▸ **What is required**: Count the lines below that contain the string "plugin". Reply with the number only.

***** Given data *****

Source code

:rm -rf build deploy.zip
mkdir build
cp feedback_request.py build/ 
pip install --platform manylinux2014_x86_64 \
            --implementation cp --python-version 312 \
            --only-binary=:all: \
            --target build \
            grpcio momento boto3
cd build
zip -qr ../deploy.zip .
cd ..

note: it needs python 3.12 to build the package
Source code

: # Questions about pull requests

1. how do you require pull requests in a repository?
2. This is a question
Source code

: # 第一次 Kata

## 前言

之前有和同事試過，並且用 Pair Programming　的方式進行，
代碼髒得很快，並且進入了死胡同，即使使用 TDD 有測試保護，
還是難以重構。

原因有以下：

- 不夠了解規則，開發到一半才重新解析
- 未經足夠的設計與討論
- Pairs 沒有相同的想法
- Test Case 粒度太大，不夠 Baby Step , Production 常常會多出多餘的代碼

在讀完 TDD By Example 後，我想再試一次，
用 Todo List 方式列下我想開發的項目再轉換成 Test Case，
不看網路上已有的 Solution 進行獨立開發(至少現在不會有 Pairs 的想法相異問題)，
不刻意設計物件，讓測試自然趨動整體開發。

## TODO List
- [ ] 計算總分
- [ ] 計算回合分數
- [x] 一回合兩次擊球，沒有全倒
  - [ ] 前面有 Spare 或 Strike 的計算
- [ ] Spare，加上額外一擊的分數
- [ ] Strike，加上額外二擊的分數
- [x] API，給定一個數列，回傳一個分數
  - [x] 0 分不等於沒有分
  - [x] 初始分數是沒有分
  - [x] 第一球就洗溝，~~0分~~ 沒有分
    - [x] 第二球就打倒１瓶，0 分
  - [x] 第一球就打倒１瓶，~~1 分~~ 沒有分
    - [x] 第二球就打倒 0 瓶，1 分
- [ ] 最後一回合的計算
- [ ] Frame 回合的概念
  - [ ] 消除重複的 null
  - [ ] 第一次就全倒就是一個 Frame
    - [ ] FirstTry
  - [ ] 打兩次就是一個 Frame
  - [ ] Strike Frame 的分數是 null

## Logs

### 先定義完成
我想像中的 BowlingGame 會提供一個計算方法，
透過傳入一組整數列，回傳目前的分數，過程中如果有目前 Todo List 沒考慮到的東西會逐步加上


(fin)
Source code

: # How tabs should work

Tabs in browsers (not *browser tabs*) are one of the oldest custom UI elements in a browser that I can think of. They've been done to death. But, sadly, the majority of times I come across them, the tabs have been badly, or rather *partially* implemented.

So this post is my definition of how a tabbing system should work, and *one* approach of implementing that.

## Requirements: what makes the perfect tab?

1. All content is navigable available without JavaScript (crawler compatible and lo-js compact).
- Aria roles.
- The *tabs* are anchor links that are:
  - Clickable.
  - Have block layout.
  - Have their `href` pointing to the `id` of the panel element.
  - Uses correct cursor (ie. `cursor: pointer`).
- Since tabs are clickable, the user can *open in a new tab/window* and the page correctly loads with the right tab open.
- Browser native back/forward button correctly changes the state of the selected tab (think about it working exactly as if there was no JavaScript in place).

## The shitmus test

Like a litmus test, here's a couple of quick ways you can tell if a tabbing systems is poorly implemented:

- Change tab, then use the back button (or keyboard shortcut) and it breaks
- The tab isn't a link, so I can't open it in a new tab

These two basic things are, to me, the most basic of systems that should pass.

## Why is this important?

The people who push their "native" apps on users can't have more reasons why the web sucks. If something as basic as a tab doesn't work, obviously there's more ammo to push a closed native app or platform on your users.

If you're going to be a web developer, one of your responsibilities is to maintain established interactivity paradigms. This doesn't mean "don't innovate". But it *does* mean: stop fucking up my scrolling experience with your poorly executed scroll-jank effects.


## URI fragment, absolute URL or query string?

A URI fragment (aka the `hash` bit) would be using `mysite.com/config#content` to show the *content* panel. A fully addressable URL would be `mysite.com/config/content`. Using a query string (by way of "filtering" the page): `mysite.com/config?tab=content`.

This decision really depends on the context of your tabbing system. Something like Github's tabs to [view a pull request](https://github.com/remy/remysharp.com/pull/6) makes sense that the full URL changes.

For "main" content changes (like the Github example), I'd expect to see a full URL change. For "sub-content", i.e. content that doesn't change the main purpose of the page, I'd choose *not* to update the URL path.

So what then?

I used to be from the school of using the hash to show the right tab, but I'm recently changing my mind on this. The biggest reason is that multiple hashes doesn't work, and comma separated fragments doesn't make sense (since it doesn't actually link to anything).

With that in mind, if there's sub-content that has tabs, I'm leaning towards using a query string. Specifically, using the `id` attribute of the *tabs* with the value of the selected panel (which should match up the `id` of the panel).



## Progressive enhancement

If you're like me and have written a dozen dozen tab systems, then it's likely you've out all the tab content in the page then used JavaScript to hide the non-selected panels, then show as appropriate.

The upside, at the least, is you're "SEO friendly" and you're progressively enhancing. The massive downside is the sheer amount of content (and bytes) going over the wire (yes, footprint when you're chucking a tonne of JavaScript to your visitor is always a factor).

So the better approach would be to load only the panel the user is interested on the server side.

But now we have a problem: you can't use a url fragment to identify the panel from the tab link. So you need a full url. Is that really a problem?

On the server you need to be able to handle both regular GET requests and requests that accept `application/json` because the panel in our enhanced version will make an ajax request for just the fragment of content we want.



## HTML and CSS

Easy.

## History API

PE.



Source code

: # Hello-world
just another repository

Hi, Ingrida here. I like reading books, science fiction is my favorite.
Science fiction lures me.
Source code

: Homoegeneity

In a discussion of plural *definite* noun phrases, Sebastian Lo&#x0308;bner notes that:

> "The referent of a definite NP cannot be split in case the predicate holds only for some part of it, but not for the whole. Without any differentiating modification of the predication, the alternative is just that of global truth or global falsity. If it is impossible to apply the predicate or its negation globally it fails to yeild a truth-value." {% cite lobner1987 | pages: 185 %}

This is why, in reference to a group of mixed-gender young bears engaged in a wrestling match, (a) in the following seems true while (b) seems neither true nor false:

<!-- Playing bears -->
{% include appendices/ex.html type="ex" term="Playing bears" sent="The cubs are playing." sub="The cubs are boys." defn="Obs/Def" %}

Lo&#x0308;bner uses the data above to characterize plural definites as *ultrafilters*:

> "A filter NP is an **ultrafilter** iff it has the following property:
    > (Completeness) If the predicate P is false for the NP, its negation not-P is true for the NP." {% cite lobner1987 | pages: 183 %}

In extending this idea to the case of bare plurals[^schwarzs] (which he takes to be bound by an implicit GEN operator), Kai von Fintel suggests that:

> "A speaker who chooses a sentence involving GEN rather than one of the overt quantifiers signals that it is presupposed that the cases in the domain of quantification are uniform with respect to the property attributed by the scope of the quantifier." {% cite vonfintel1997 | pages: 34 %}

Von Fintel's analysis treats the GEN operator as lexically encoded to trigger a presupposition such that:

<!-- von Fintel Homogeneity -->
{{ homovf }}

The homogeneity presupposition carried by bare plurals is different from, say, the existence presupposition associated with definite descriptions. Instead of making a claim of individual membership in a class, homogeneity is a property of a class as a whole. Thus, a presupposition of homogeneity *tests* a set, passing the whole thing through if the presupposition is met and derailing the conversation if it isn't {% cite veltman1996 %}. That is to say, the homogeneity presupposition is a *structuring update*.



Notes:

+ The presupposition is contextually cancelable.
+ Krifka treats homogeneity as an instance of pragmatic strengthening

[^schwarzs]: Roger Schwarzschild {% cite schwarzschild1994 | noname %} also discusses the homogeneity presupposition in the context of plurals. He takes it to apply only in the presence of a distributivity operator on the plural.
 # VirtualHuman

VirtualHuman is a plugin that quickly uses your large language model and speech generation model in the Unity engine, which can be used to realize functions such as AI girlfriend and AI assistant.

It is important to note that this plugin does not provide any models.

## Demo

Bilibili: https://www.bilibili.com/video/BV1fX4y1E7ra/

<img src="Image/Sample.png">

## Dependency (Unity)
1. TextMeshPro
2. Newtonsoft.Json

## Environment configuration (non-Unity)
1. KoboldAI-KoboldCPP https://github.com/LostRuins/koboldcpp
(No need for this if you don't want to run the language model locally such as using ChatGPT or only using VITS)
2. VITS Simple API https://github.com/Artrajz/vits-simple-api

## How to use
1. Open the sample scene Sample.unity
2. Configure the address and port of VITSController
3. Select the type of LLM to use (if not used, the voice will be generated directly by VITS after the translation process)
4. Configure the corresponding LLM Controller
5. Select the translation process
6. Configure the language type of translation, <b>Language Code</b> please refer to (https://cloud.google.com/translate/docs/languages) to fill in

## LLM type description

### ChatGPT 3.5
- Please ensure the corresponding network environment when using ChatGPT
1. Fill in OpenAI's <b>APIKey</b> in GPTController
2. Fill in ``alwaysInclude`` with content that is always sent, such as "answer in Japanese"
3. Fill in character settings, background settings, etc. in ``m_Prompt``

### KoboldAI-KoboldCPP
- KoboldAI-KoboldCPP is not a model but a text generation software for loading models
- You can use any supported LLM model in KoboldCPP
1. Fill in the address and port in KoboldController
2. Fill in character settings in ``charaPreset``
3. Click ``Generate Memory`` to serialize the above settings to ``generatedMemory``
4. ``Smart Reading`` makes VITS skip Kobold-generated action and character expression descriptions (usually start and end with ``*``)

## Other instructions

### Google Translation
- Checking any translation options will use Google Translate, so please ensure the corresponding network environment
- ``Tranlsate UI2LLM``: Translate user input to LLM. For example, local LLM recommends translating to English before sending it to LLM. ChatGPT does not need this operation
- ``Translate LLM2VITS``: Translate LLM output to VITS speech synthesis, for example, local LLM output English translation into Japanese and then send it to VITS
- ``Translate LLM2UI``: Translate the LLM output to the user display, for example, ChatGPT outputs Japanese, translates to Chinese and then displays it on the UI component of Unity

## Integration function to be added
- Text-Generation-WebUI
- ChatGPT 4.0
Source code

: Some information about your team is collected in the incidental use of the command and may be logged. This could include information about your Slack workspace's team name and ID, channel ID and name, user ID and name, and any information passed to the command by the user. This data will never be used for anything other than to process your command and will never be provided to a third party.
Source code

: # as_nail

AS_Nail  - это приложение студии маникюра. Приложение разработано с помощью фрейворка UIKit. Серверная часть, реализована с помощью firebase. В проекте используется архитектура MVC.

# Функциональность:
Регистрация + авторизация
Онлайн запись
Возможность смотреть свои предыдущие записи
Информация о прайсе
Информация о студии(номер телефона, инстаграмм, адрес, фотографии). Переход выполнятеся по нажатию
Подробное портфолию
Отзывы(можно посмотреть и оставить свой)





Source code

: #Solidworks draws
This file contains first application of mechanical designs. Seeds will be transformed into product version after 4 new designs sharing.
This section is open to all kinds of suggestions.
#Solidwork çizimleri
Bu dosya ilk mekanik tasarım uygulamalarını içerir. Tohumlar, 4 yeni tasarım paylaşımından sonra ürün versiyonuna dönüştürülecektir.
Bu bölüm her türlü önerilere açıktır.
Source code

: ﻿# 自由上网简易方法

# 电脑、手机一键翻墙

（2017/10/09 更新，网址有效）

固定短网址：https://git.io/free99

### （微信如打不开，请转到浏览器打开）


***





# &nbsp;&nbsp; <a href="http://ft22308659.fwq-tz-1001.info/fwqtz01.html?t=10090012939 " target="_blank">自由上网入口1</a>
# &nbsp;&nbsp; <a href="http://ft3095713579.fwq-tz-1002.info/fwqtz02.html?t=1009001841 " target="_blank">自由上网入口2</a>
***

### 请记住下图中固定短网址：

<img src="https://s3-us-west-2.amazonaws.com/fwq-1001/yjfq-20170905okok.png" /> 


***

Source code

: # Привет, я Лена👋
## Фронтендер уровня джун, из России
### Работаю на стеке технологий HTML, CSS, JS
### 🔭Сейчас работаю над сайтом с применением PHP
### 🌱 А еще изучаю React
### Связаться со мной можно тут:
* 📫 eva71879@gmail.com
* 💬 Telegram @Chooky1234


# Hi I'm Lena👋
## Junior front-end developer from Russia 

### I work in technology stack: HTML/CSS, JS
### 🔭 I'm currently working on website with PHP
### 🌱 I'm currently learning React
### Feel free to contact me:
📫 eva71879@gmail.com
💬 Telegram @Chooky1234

*****

▸ **Your response**: 2